Many standing around 23-26 inches to the shoulder and weighing between 90-120 pounds, the Cane Corso is one of the larger canine breeds around. Their size and musculature make them one of the most intimidating breeds at first glance, and this makes a great first line of defense when trained as a guard dog. The Cane Corso comes in a variety of coats, including grey, blue, white, and black.
It’s important to note that while these dogs can be trained early on to be completely loyal to their family, that is where the loyalty stops. Early socialization can help, but these dogs can be rather territorial to strangers, even after meeting them several times.
These dogs are bossy and temperamental, and without a strong authority figure in the house to make the rules, these dogs will assume the alpha role and become difficult to control. This breed craves direction and will respect those who can provide firmness, consistency, and a clear dominance hierarchy.

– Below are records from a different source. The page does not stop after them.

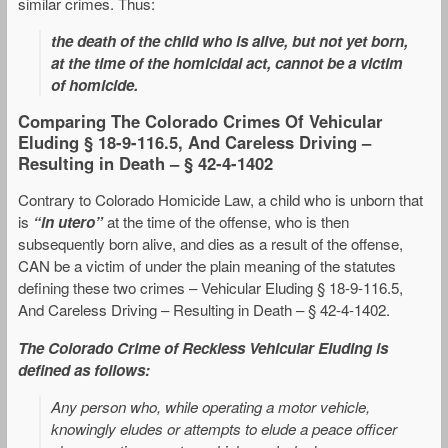
similar crimes. Thus:
the death of the child who is alive, but not yet born,
at the time of the homicidal act, cannot be a victim
of homicide.
Comparing The Colorado Crimes Of Vehicular
Eluding § 18-9-116.5, And Careless Driving –
Resulting in Death – § 42-4-1402
Contrary to Colorado Homicide Law, a child who is unborn that
is
“in utero”
at the time of the offense, who is then
subsequently born alive, and dies as a result of the offense,
CAN be a victim of under the plain meaning of the statutes
defining these two crimes – Vehicular Eluding § 18-9-116.5,
And Careless Driving – Resulting in Death – § 42-4-1402.
The Colorado Crime of Reckless Vehicular Eluding is
defined as follows:
Any person who, while operating a motor vehicle,
knowingly eludes or attempts to elude a peace officer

How dog-friendly is Minnesota?
Minnesota has some excellent dog-friendly accommodations and services and is well on its way to becoming one of the more pet-friendly states. It’s a great place to own a dog!
We evaluated scores across two primary studies to get accurate state rankings. Both studies ranked states according to various pet-friendly criteria like animal cruelty laws, pet-friendly accommodations and services, and the number of hiking trails and dog parks.

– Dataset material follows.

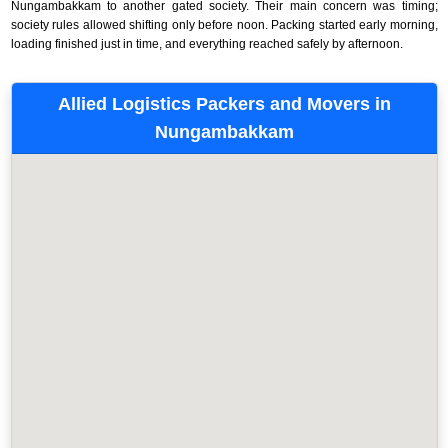
Nungambakkam to another gated society. Their main concern was timing;
society rules allowed shifting only before noon. Packing started early morning,
loading finished just in time, and everything reached safely by afternoon.
Allied Logistics Packers and Movers in
Nungambakkam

The first study, by animal advocacy group Pawsafe, ranked Minnesota as 14th most pet-friendly state. This includes a good ranking for its animal welfare laws which evaluate laws against abuse, neglect and fighting.
Safewise, a national safety evaluator, ranked Minnesota as the 26th most pet-friendly state. A little lower than Pawsafe, but still doing pretty well comparatively.

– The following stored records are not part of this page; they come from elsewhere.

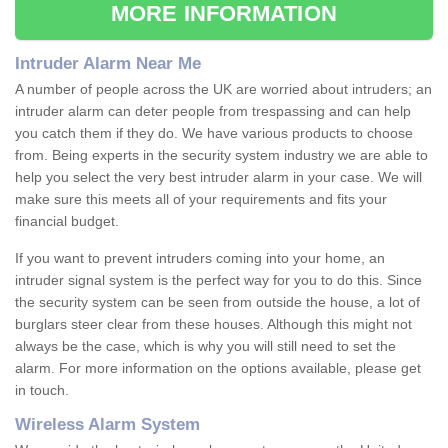
MORE INFORMATION
Intruder Alarm Near Me
A number of people across the UK are worried about intruders; an
intruder alarm can deter people from trespassing and can help
you catch them if they do. We have various products to choose
from. Being experts in the security system industry we are able to
help you select the very best intruder alarm in your case. We will
make sure this meets all of your requirements and fits your
financial budget.
If you want to prevent intruders coming into your home, an
intruder signal system is the perfect way for you to do this. Since
the security system can be seen from outside the house, a lot of
burglars steer clear from these houses. Although this might not
always be the case, which is why you will still need to set the
alarm. For more information on the options available, please get
in touch.
Wireless Alarm System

Combining these two studies together puts Minnesota towards the middle of the pack of pet-friendly states.
Are cities in Minnesota pet-friendly?
The personal finance site Wallethub ran a study to evaluate cities for pet-friendliness. They reviewed the 100 largest cities in the country. Here’s how Minnesota’s biggest cities stack up.
Minneapolis ranked 28th on the list, scoring 63rd place for pet budget, 25th for pet health and wellness, and 25th for outdoor pet-friendliness.
A Trust for Public Land (TPL) study reviews the nation’s 100 largest cities to see which has the most dog parks per capita. Minneapolis ranked 27th on the list at 1.7 dog parks per 100,000 people.
Even though Minneapolis and St. Paul are known as the Twin Cities, they rank differently in terms of pet-friendliness. St. Paul also ranked well, but just a few spots lower than Minneapolis at the 33rd spot for overall pet-friendliness.
A few more facts for dog-lovers in Minnesota
BringFido lists Minnesota as a pet-friendly travel destination with over 1800 verified pet-friendly hotels and motels. The site also lists Minnehaha Park and Minnesota Point as popular dog-friendly attractions in the area.
Thirty-five percent of Minnesota residents own a dog. This is below the national dog ownership rate of 40%, but not a whole lot lower.
What kinds of dogs do Minnesotans love? According to the American Kennel Club (AKC), the most popular dogs in Minnesota are Labradors, Retrievers, and German Shepherds. Other popular breeds include Huskies, Beagles, and French Bulldogs.
Animal welfare & dog shelters in Minnesota
Minnesota saved 52,742 dogs and cats during 2020. Approximately 3,380 animals were killed over this same period.
Thirty-two out of 90 of the animal shelters within Minnesota are no-kill shelters. The percentage of no-kill shelters is rather low, but the state has an above-average save rate of 83%. This is short of the 90% mark needed to be considered a no-kill state but is improving.